As we close in on the tour of homes, I'm left feeling bewildered by it all! (YES, I took your word for the day Niki!) We have literally worked to finish each thing, clean each thing, and decorate in a beautiful fashion. (With a great deal of help!) While it's been a blessing to see those who have helped and supported, (including my dear friend Jill Kerby who brought over a delightful home cooked meal tonight:-)) it also leaves me feeling the shallowness of it all. We're striving for perfection with our home so that others will think we are good housekeepers and homeowners???? Seriously???
Why don't I strive for perfection with my God? I need to keep my eyes on the prize.... turn them to Jesus and find solitude in that.
Each day I feel more and more hungry for God. The songs that run through my head aren't as good as the quiet time anymore.
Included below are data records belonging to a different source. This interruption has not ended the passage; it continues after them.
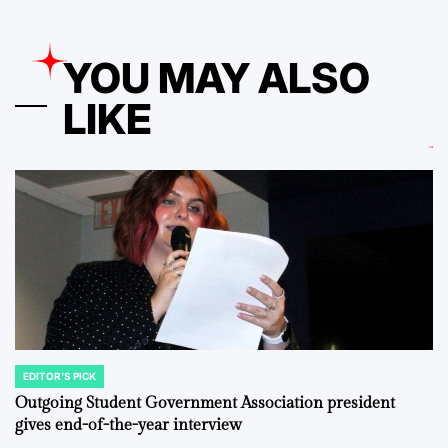
YOU MAY ALSO
LIKE
EDITOR'S PICK
POSTED
IN
Outgoing Student Government Association president
gives end-of-the-year interview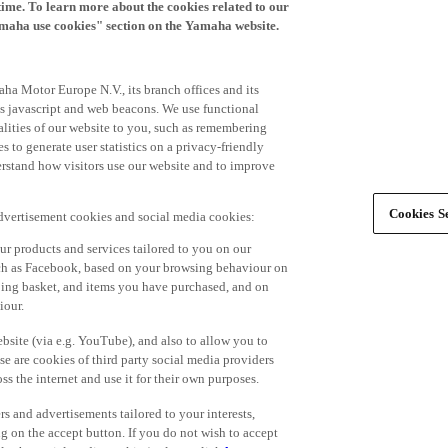
time. To learn more about the cookies related to our
amaha use cookies" section on the Yamaha website.
ha Motor Europe N.V., its branch offices and its
 as javascript and web beacons. We use functional
alities of our website to you, such as remembering
 to generate user statistics on a privacy-friendly
derstand how visitors use our website and to improve
Cookies Se
advertisement cookies and social media cookies:
r products and services tailored to you on our
such as Facebook, based on your browsing behaviour on
ping basket, and items you have purchased, and on
iour.
bsite (via e.g. YouTube), and also to allow you to
e are cookies of third party social media providers
s the internet and use it for their own purposes.
ers and advertisements tailored to your interests,
g on the accept button. If you do not wish to accept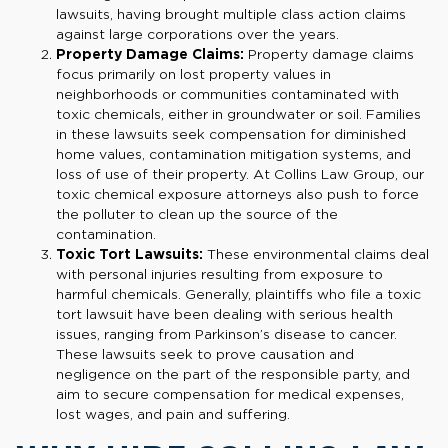
lawsuits, having brought multiple class action claims
against large corporations over the years.
Property Damage Claims:
Property damage claims
focus primarily on lost property values in
neighborhoods or communities contaminated with
toxic chemicals, either in groundwater or soil. Families
in these lawsuits seek compensation for diminished
home values, contamination mitigation systems, and
loss of use of their property. At Collins Law Group, our
toxic chemical exposure attorneys also push to force
the polluter to clean up the source of the
contamination.
Toxic Tort Lawsuits:
These environmental claims deal
with personal injuries resulting from exposure to
harmful chemicals. Generally, plaintiffs who file a toxic
tort lawsuit have been dealing with serious health
issues, ranging from Parkinson’s disease to cancer.
These lawsuits seek to prove causation and
negligence on the part of the responsible party, and
aim to secure compensation for medical expenses,
lost wages, and pain and suffering.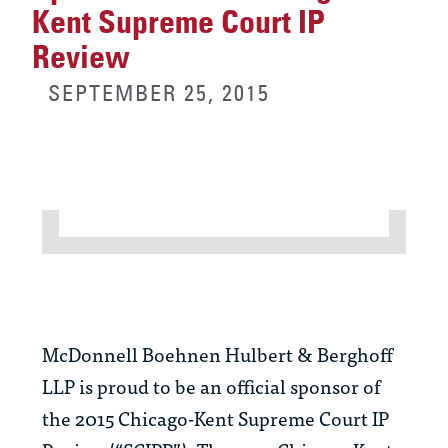
Kent Supreme Court IP
Review
SEPTEMBER 25, 2015
McDonnell Boehnen Hulbert & Berghoff
LLP is proud to be an official sponsor of
the 2015 Chicago-Kent Supreme Court IP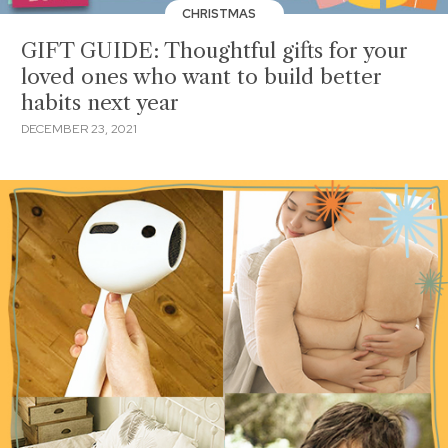
CHRISTMAS
GIFT GUIDE: Thoughtful gifts for your
loved ones who want to build better
habits next year
DECEMBER 23, 2021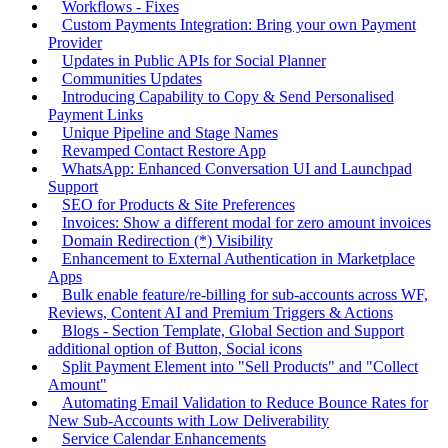
Workflows - Fixes
Custom Payments Integration: Bring your own Payment
Provider
Updates in Public APIs for Social Planner
Communities Updates
Introducing Capability to Copy & Send Personalised
Payment Links
Unique Pipeline and Stage Names
Revamped Contact Restore App
WhatsApp: Enhanced Conversation UI and Launchpad
Support
SEO for Products & Site Preferences
Invoices: Show a different modal for zero amount invoices
Domain Redirection (*) Visibility
Enhancement to External Authentication in Marketplace
Apps
Bulk enable feature/re-billing for sub-accounts across WF,
Reviews, Content AI and Premium Triggers & Actions
Blogs - Section Template, Global Section and Support
additional option of Button, Social icons
Split Payment Element into "Sell Products" and "Collect
Amount"
Automating Email Validation to Reduce Bounce Rates for
New Sub-Accounts with Low Deliverability
Service Calendar Enhancements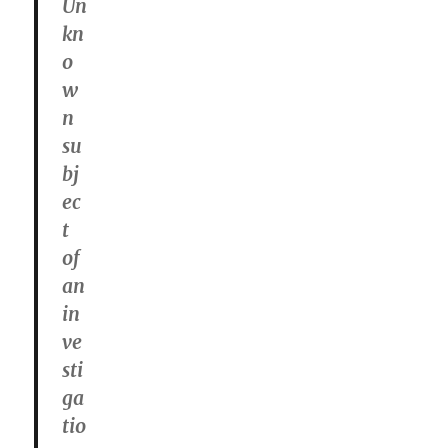
Un
kn
o
w
n
su
bj
ec
t
of
an
in
ve
sti
ga
tio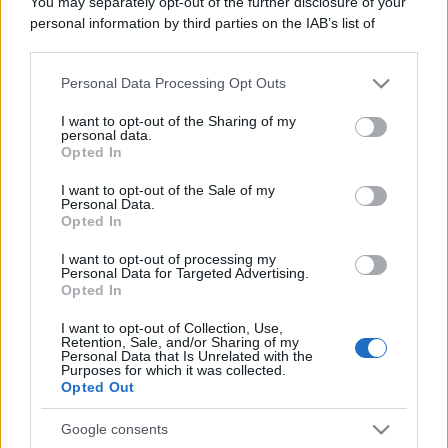
You may separately opt-out of the further disclosure of your
personal information by third parties on the IAB’s list of
downstream participants.
Personal Data Processing Opt Outs
This information may also be disclosed by us to third parties
on the IAB’s List of Downstream Participants that may further
I want to opt-out of the Sharing of my
disclose it to other third parties.
personal data.
Opted In
Please note that this website/app uses one or more Google
services and may gather and store information including but
I want to opt-out of the Sale of my
Personal Data.
not limited to your visit or usage behaviour. You may click to
Opted In
grant or deny consent to Google and its third-party tags to
use your data for below specified purposes in below Google
I want to opt-out of processing my
consent section.
Personal Data for Targeted Advertising.
Opted In
I want to opt-out of Collection, Use,
Retention, Sale, and/or Sharing of my
Personal Data that Is Unrelated with the
Purposes for which it was collected.
Opted Out
Google consents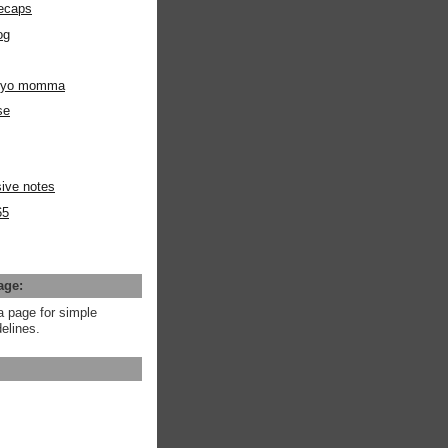
ecaps
og
m yo momma
se
ive notes
65
age:
a page for simple
elines.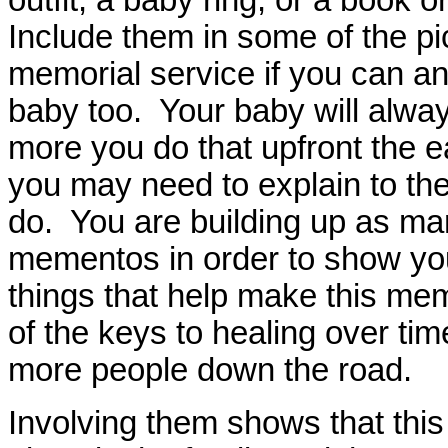
Include them in some of the pi
memorial service if you can and
baby too. Your baby will alway
more you do that upfront the 
you may need to explain to th
do. You are building up as man
mementos in order to show yo
things that help make this m
of the keys to healing over time
more people down the road.
Involving them shows that this 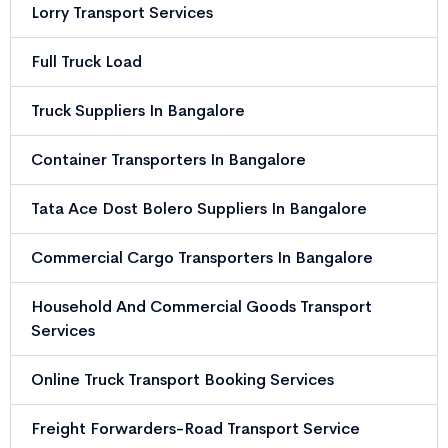
Lorry Transport Services
Full Truck Load
Truck Suppliers In Bangalore
Container Transporters In Bangalore
Tata Ace Dost Bolero Suppliers In Bangalore
Commercial Cargo Transporters In Bangalore
Household And Commercial Goods Transport
Services
Online Truck Transport Booking Services
Freight Forwarders-Road Transport Service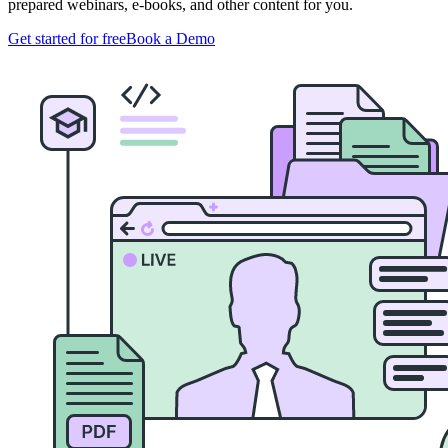
prepared webinars, e-books, and other content for you.
Get started for free
Book a Demo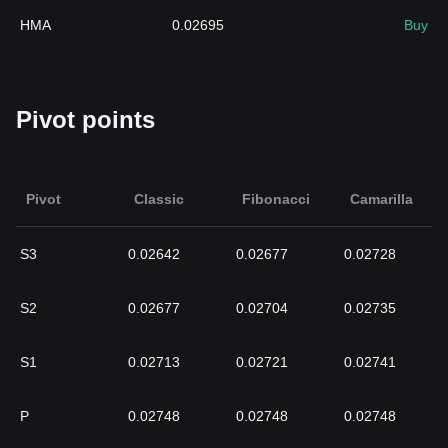
HMA
0.02695
Buy
Pivot points
Pivot
Classic
Fibonacci
Camarilla
S3
0.02642
0.02677
0.02728
S2
0.02677
0.02704
0.02735
S1
0.02713
0.02721
0.02741
P
0.02748
0.02748
0.02748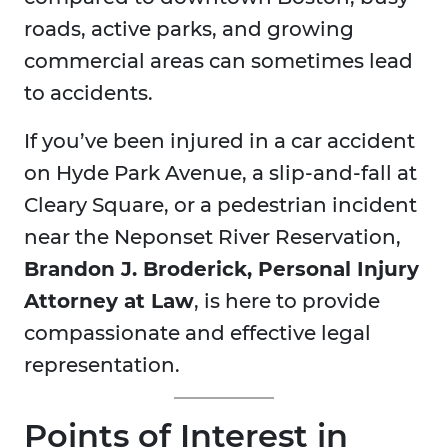
roads, active parks, and growing
commercial areas can sometimes lead
to accidents.
If you’ve been injured in a car accident
on Hyde Park Avenue, a slip-and-fall at
Cleary Square, or a pedestrian incident
near the Neponset River Reservation,
Brandon J. Broderick, Personal Injury
Attorney at Law
, is here to provide
compassionate and effective legal
representation.
Points of Interest in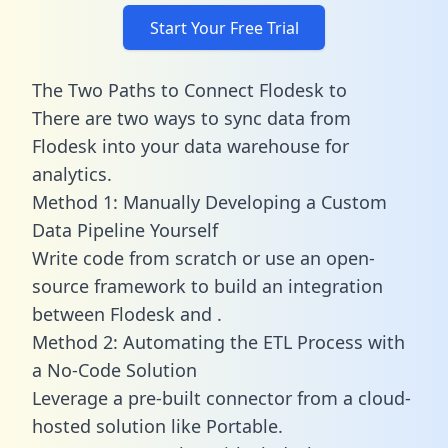
Start Your Free Trial
The Two Paths to Connect Flodesk to
There are two ways to sync data from
Flodesk into your data warehouse for
analytics.
Method 1: Manually Developing a Custom
Data Pipeline Yourself
Write code from scratch or use an open-
source framework to build an integration
between Flodesk and .
Method 2: Automating the ETL Process with
a No-Code Solution
Leverage a pre-built connector from a cloud-
hosted solution like Portable.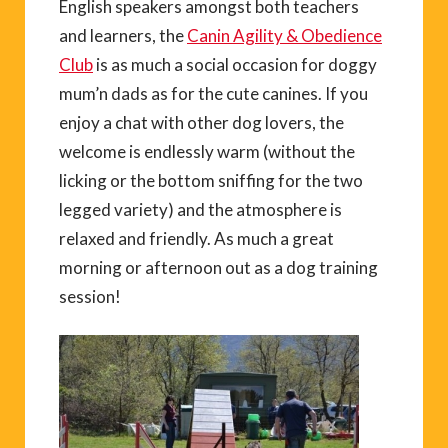
English speakers amongst both teachers
and learners, the
Canin Agility & Obedience
Club
is as much a social occasion for doggy
mum’n dads as for the cute canines. If you
enjoy a chat with other dog lovers, the
welcome is endlessly warm (without the
licking or the bottom sniffing for the two
legged variety) and the atmosphere is
relaxed and friendly. As much a great
morning or afternoon out as a dog training
session!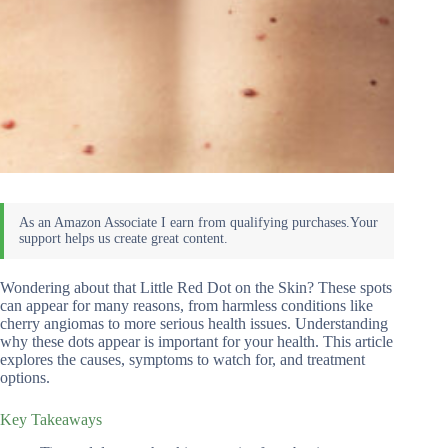
Wondering about that Little Red Dot on the Skin? These spots
can appear for many reasons, from harmless conditions like
cherry angiomas to more serious health issues. Understanding
why these dots appear is important for your health. This article
explores the causes, symptoms to watch for, and treatment
options.
Key Takeaways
I need more of that!
So, a tour is going through, for a great cause - cancer research. I'm glad we're getting ready, but I also want to keep things in perspective. I'm faced with the reality each day that Jesus may return. He will not care how my house looks, or if he sees a bit of dust somewhere. That is unless that dust is within the heart that he lives in.
Tonight I'm asking my accountability people to hold me true to this... I want to spend the next 3 weeks getting myself ready for God, Jesus and the Holy Spirit, as I have spent the last three weeks getting my home ready. I feel guilty for having to even ask for accountability, but I want to seriously do some cleaning house in my spiritual walk and reunite with the God of the universe in a new way. I want to be Striving for perfection.... so that he may someday say well done, good and faithful servant!